# INSTRUCTIONS TO FOLLOW:
Using "oprávněn" as the search string, find the matching lines below and copy them.

# INPUT DATA:
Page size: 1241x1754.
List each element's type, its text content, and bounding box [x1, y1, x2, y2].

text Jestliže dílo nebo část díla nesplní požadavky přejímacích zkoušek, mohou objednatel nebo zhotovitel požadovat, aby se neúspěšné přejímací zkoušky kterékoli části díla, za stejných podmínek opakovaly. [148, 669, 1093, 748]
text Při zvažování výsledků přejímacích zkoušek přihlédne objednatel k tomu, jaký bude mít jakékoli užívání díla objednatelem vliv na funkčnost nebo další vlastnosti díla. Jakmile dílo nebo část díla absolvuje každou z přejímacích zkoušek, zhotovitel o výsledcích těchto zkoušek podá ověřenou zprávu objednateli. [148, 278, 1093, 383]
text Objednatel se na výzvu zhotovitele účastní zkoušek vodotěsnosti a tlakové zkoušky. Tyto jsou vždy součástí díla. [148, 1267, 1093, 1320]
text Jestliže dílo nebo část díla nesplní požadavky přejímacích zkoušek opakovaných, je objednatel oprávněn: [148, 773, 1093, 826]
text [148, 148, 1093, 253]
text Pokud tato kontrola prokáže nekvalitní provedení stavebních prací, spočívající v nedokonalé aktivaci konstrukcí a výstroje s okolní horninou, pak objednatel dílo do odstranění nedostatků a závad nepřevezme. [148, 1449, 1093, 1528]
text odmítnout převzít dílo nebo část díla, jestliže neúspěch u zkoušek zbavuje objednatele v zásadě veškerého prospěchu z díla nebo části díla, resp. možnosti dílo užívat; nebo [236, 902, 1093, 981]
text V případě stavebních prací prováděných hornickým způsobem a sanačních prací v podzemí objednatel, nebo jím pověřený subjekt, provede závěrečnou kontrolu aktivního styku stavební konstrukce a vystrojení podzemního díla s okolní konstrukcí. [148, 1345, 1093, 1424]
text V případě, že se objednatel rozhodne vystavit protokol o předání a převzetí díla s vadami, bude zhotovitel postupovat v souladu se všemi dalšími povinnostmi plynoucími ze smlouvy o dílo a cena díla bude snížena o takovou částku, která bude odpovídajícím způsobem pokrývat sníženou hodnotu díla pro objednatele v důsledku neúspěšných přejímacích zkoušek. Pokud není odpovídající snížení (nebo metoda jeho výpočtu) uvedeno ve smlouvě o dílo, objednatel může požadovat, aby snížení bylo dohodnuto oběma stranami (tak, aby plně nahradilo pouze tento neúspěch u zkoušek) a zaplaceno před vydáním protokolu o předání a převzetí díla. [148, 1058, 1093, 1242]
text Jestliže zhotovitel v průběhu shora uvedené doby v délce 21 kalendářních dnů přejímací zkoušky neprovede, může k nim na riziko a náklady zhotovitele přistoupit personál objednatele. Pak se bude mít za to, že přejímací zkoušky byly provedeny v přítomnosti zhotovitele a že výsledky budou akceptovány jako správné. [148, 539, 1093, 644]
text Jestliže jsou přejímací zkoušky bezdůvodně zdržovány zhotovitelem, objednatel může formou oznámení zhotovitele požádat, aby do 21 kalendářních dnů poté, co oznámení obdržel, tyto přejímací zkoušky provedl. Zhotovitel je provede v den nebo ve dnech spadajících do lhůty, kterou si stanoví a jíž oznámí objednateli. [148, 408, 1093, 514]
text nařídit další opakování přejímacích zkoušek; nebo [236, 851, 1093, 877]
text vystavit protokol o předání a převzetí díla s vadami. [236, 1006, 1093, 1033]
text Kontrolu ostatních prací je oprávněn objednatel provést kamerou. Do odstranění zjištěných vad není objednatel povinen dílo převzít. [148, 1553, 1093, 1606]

# ANSWER TO THE PROBLEM:
text Jestliže dílo nebo část díla nesplní požadavky přejímacích zkoušek opakovaných, je objednatel oprávněn: [148, 773, 1093, 826]
text Kontrolu ostatních prací je oprávněn objednatel provést kamerou. Do odstranění zjištěných vad není objednatel povinen dílo převzít. [148, 1553, 1093, 1606]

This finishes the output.